On 3/27/2016 9:26 PM, Steven D'Aprano wrote:
On Mon, 28 Mar 2016 03:39 am, Terry Reedy wrote:

So Bart is proposing

whether 'actually' or 'hypothetically'

I don't think Bart is intending this as an actual proposal to change Python
so much as just a hypothetical to discuss.

I don't remember Bart saying anything of the sort. I'll let him clarify hit meaning.

to either disable an extremely useful feature or
split Python into two slightly different dialects.  I think both are bad
ideas.

I don't think that's quite fair.

I don't think your strained nitpicking of my statement is quite fair. It is definitely faulty.

The interactive interpreter is already
slightly different from non-interactive use,

Yes, the extra behavior of interactive mode is specified in the Reference in the section on Expression statements.
https://docs.python.org/3/reference/simple_stmts.html#expression-statements
But as far as I can remember, both run the *SAME PYTHON LANGUAGE*. Dialects are a property of languages, not of interpreter modes.

in that bare expressions print the result,

Expressions evaluate to objects. Having the interpreter also display the object is at most an added semantic.
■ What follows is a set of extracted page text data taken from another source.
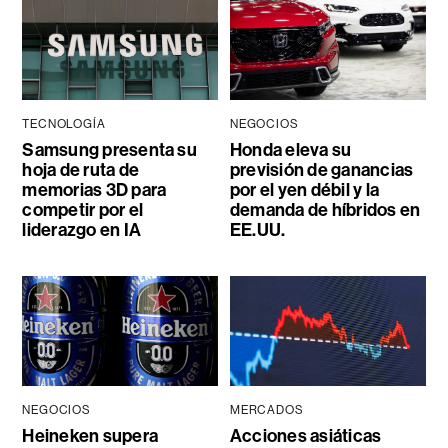
TECNOLOGÍA
NEGOCIOS
Samsung presenta su
Honda eleva su
hoja de ruta de
previsión de ganancias
memorias 3D para
por el yen débil y la
competir por el
demanda de híbridos en
liderazgo en IA
EE.UU.
NEGOCIOS
MERCADOS
Heineken supera
Acciones asiáticas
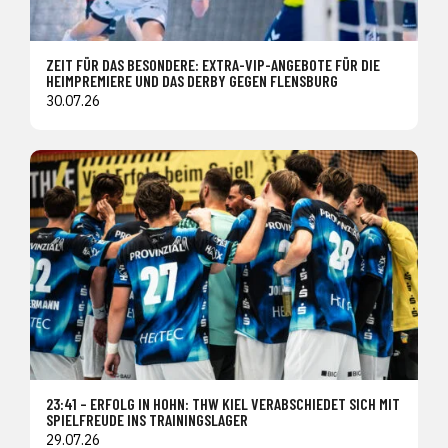
ZEIT FÜR DAS BESONDERE: EXTRA-VIP-ANGEBOTE FÜR DIE
HEIMPREMIERE UND DAS DERBY GEGEN FLENSBURG
30.07.26
23:41 – ERFOLG IN HOHN: THW KIEL VERABSCHIEDET SICH MIT
SPIELFREUDE INS TRAININGSLAGER
29.07.26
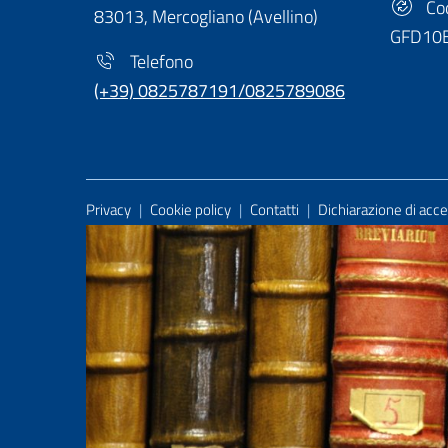
Cod
83013, Mercogliano (Avellino)
GFD10
Telefono
(+39) 0825787191/0825789086
Useful Links Section
Privacy
|
Cookie policy
|
Contatti
|
Dichiarazione di acces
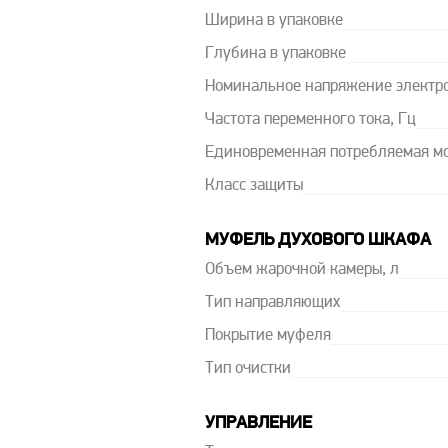
Ширина в упаковке
Глубина в упаковке
Номинальное напряжение электро
Частота переменного тока, Гц
Единовременная потребляемая мо
Класс защиты
МУФЕЛЬ ДУХОВОГО ШКАФА
Объем жарочной камеры, л
Тип направляющих
Покрытие муфеля
Тип очистки
УПРАВЛЕНИЕ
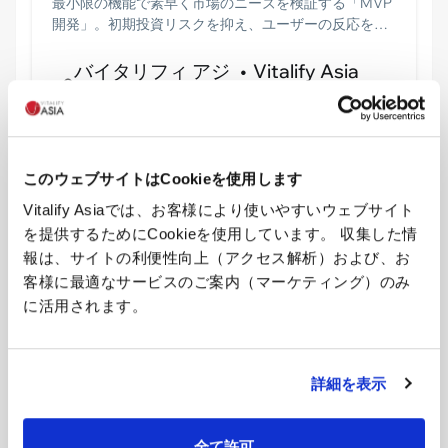
最小限の機能で素早く市場のニーズを検証する「MVP
開発」。初期投資リスクを抑え、ユーザーの反応を見
ながらアジャイルに改善を繰り返す、成功確率の高い
新規ITサービス開発手法。
バイタリフィ アジ
Vitalify Asia
ア
Team
KENTEMグループであるバイタリフィ アジアが提供
このウェブサイトはCookieを使用します
する最新のUI/UX設計およびアジャイル開発ソリュー
Vitalify Asiaでは、お客様により使いやすいウェブサイト
ションについては、当社の
オフショア開発・ラボ型開
を提供するためにCookieを使用しています。 収集した情
報は、サイトの利便性向上（アクセス解析）および、お
発のサービスページ
をご覧ください。
客様に最適なサービスのご案内（マーケティング）のみ
に活用されます。
詳細を表示
全て許可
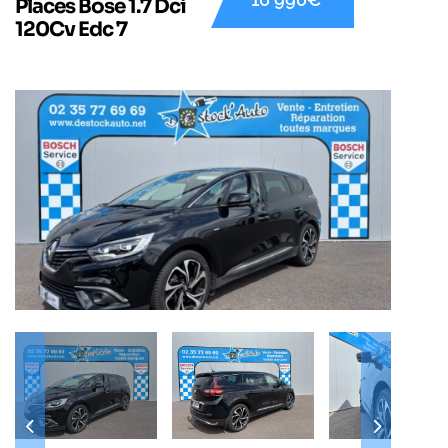
Places Bose 1.7 Dci
120Cv Edc 7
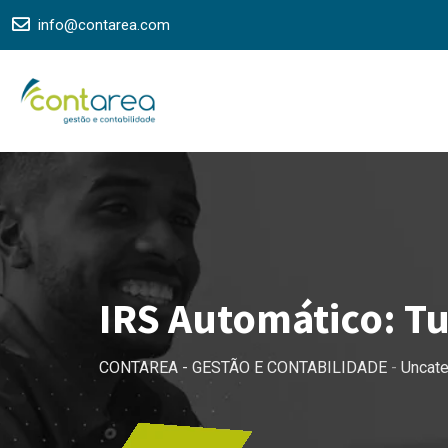
Skip
info@contarea.com
to
content
IRS Automático: Tu
CONTAREA - GESTÃO E CONTABILIDADE
-
Uncat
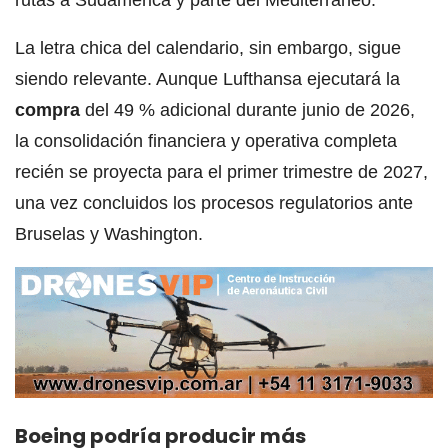
rutas a Sudamérica y parte del Mediterráneo.
La letra chica del calendario, sin embargo, sigue
siendo relevante. Aunque Lufthansa ejecutará la
compra
del 49 % adicional durante junio de 2026,
la consolidación financiera y operativa completa
recién se proyecta para el primer trimestre de 2027,
una vez concluidos los procesos regulatorios ante
Bruselas y Washington.
Boeing podría producir más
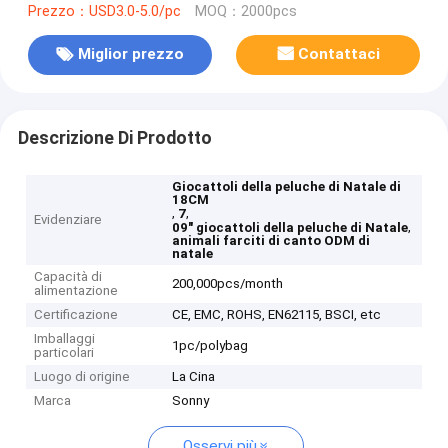
Prezzo：USD3.0-5.0/pc
MOQ：2000pcs
Miglior prezzo
Contattaci
Descrizione Di Prodotto
Giocattoli della peluche di Natale di
18CM
,
,
7
Evidenziare
,
09" giocattoli della peluche di Natale
animali farciti di canto ODM di
natale
Capacità di
200,000pcs/month
alimentazione
Certificazione
CE, EMC, ROHS, EN62115, BSCI, etc
Imballaggi
1pc/polybag
particolari
Luogo di origine
La Cina
Marca
Sonny
Osservi più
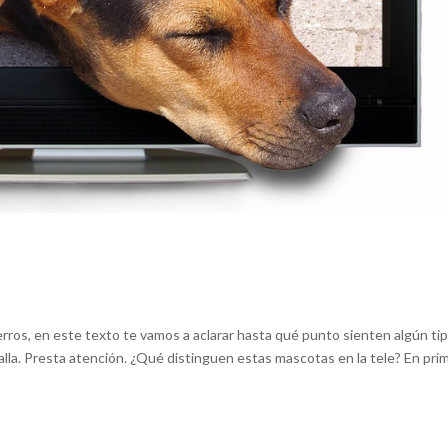
perros, en este texto te vamos a aclarar hasta qué punto sienten algún ti
lla. Presta atención. ¿Qué distinguen estas mascotas en la tele? En pri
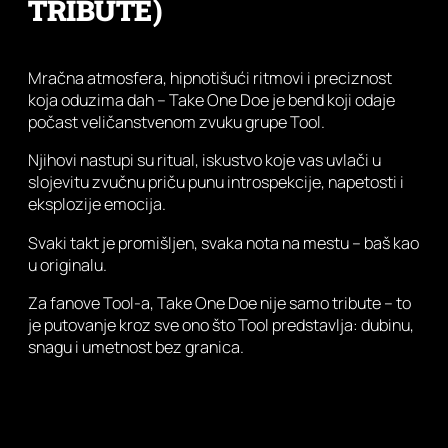
TRIBUTE)
Mračna atmosfera, hipnotišući ritmovi i preciznost
koja oduzima dah – Take One Doe je bend koji odaje
počast veličanstvenom zvuku grupe Tool.
Njihovi nastupi su ritual, iskustvo koje vas uvlači u
slojevitu zvučnu priču punu introspekcije, napetosti i
eksplozije emocija.
Svaki takt je promišljen, svaka nota na mestu – baš kao
u originalu.
Za fanove Tool-a, Take One Doe nije samo tribute – to
je putovanje kroz sve ono što Tool predstavlja: dubinu,
snagu i umetnost bez granica.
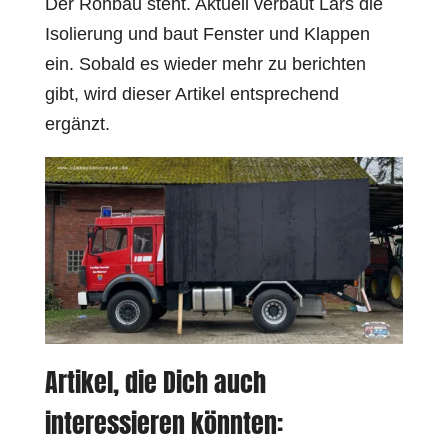
Der Rohbau steht. Aktuell verbaut Lars die
Isolierung und baut Fenster und Klappen
ein. Sobald es wieder mehr zu berichten
gibt, wird dieser Artikel entsprechend
ergänzt.
Artikel, die Dich auch
interessieren könnten:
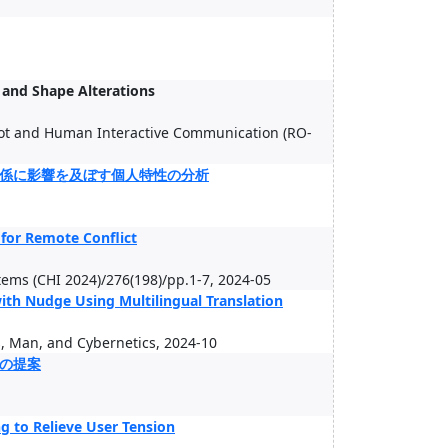
 and Shape Alterations
bot and Human Interactive Communication (RO-
係に影響を及ぼす個人特性の分析
for Remote Conflict
ems (CHI 2024)/276(198)/pp.1-7, 2024-05
ith Nudge Using Multilingual Translation
, Man, and Cybernetics, 2024-10
の提案
g to Relieve User Tension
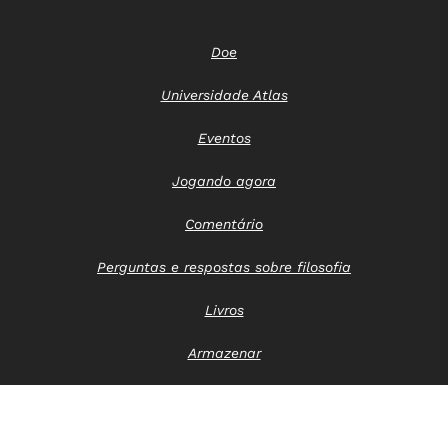
Doe
Universidade Atlas
Eventos
Jogando agora
Comentário
Perguntas e respostas sobre filosofia
Livros
Armazenar
Entre em contato conosco
Aviso de privacidade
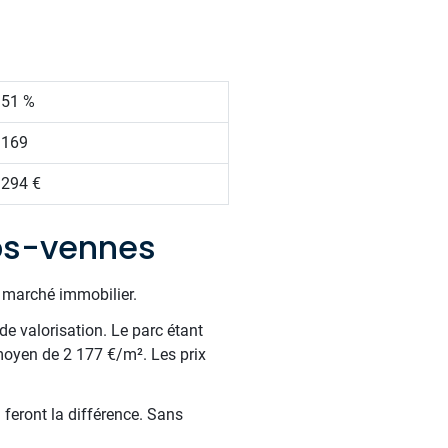
.51 %
 169
 294 €
ps-vennes
e marché immobilier.
de valorisation. Le parc étant
moyen de 2 177 €/m². Les prix
 feront la différence. Sans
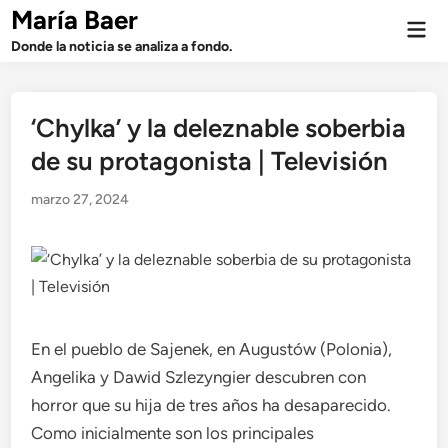
Saltar
María Baer
Men
al
prin
Donde la noticia se analiza a fondo.
contenido
‘Chylka’ y la deleznable soberbia
de su protagonista | Televisión
marzo 27, 2024
En el pueblo de Sajenek, en Augustów (Polonia),
Angelika y Dawid Szlezyngier descubren con
horror que su hija de tres años ha desaparecido.
Como inicialmente son los principales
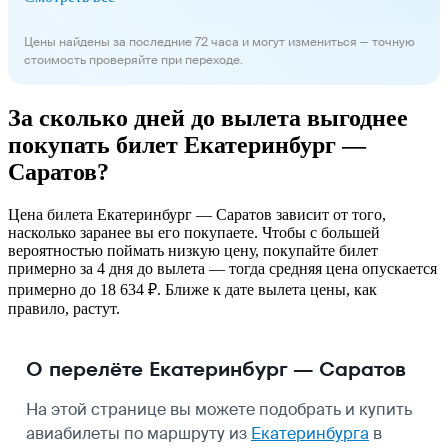
Цены найдены за последние 72 часа и могут измениться — точную
стоимость проверяйте при переходе.
За сколько дней до вылета выгоднее
покупать билет Екатеринбург —
Саратов?
Цена билета Екатеринбург — Саратов зависит от того,
насколько заранее вы его покупаете. Чтобы с большей
вероятностью поймать низкую цену, покупайте билет
примерно за 4 дня до вылета — тогда средняя цена опускается
примерно до 18 634 ₽. Ближе к дате вылета цены, как
правило, растут.
О перелёте Екатеринбург — Саратов
На этой странице вы можете подобрать и купить
авиабилеты по маршруту из
Екатеринбурга
в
It is not a syntax difference and in that sense is not a *language* difference*.

while in non-interactive use they just get garbage collected.

Garbage collection is not relevant to this proposal or discussion. AFAIK, Objects become eligible for garbage collection at the same time in either mode.

It wouldn't be that different to change "print versus ignore" into "print
versus raise error".

Are you serious? Having the *same code* execute in one mode and raise in another, and thereby abort execution of all following code, is quite different. It makes the set of legal statements different and that is the basic definition of a language. It suite fair to call the different sets of legal statements 'slightly different dialects'.

I think it is a bit extreme to call that two different
dialects.

Your nitpicking is what is extreme.

If so, then the current interactive interpreter is also a
different dialect.

To repeat, the current interactive interpreter runs the same sequence of statements, which is to say, the same language. It just outputs extra information about what is going on. CPython debug builds display even more extra information (about references).

>>> 0
0
[44187 refs]
>>> a=0
[44189 refs]
>>> 0
0
[44189 refs]

This in itself does not mean that the debug interactive interpreter is yet a third dialect of Python.